As amostras dos tecidos foram submetidas a análises moleculares (RT-PCR) para identificação da presença do vírus. Os resultados indicaram a presença do vírus nos tecidos em mais de ⅔ das amostras.
Já por meio de marcações imuno-histoquímicas – em que é colocado um corante em uma molécula que se gruda no vírus e nos receptores –, foi possível observar a presença do vírus no interior dos tecidos. E, por meio de microscopia eletrônica, foi detectada não só a presença, mas também o vírus se replicando nas células e identificado o tipo de organela que ele utiliza para essa finalidade.
“Observamos vários vírus aglomerados nas células das glândulas salivares – um indicativo de que estão se replicando em seu interior. Não estavam presentes nessas células passivamente”, afirma Matuck.
PORTA DE ENTRADA DO VÍRUS
Agora, os pesquisadores pretendem avaliar se a boca pode ser uma porta de entrada direta do Sars-CoV-2, uma vez que os receptores ACE2 e o TMPRSS são encontrados em vários locais da cavidade, como em tecidos da gengiva e da mucosa bucal. Além disso, a boca tem uma área de contato maior do que a cavidade nasal, apontada como a principal porta de entrada do vírus.
“Por meio de uma parceria com pesquisadores da Universidade da Carolina do Norte, dos Estados Unidos, pretendemos mapear a distribuição desses receptores na boca e quantificar as replicações virais em tecidos bucais”, diz Luiz Fernando Ferraz da Silva, professor da FM-USP e coordenador do projeto.
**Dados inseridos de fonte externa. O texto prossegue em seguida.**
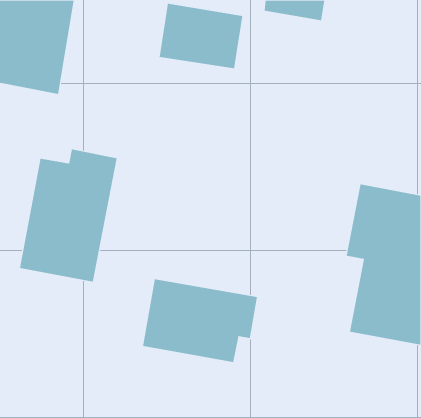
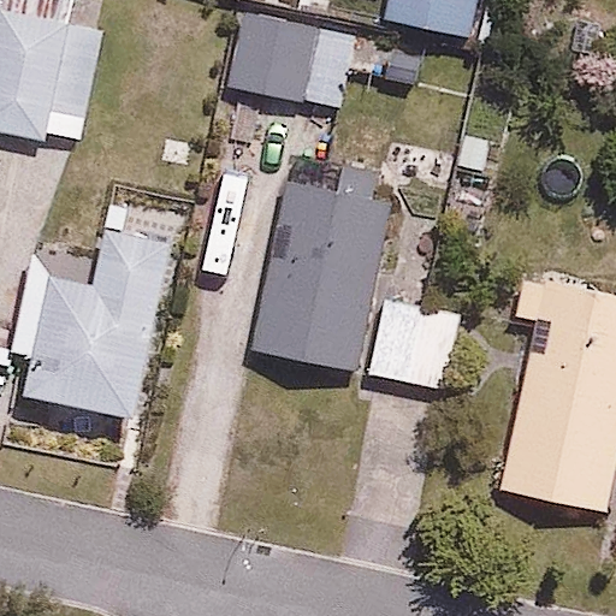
building: none -> [248,178,456,389]
building: [142,279,258,363] -> none

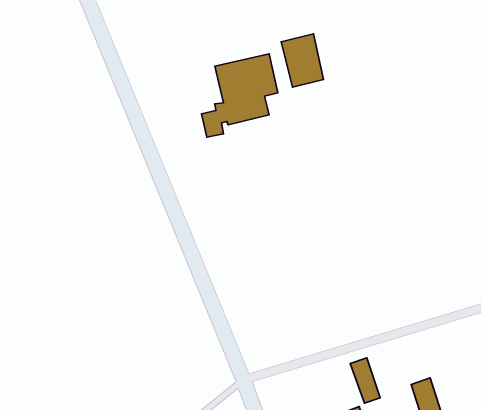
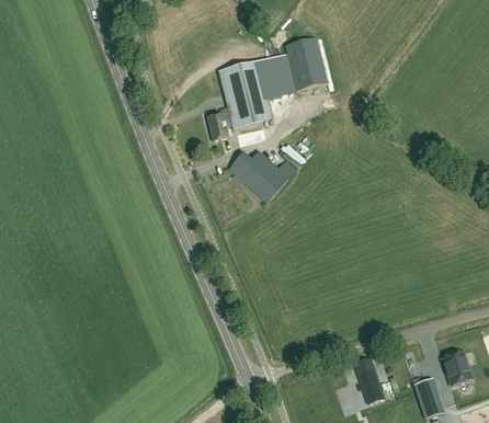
building: none -> [228,150,296,202]
building: none -> [443,351,471,384]

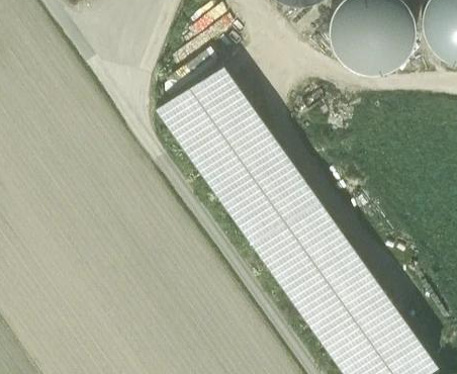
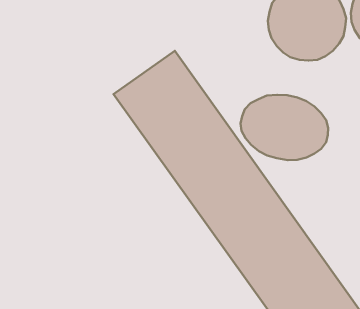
building: none -> [241,95,328,160]

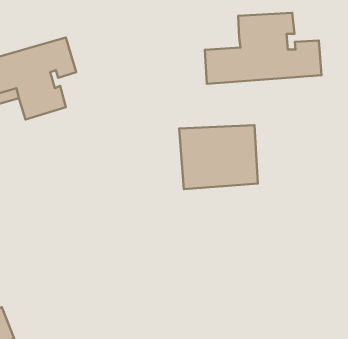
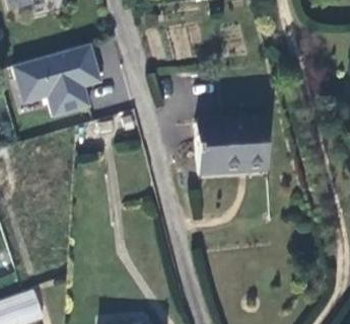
building: [205,13,321,84] -> none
“Pode ser que a boca seja um meio viável para entrada direta do vírus”, estima Matuck.
Outra ideia é verificar se idosos possuem mais receptores ACE2 na boca em comparação com pessoas mais jovens, uma vez que têm uma diminuição do fluxo salivar. A despeito disso, os pesquisadores encontraram mesmo em pacientes idosos, que têm menos tecidos salivares, uma alta carga viral.
“Esses pacientes quase não tinham tecido salivar, era quase tudo tecido gorduroso. Mas, mesmo assim, ainda apresentavam uma carga viral relativamente alta”, relata Matuck.
As informações são do repórter Elton Alisson, da Agência FAPESP.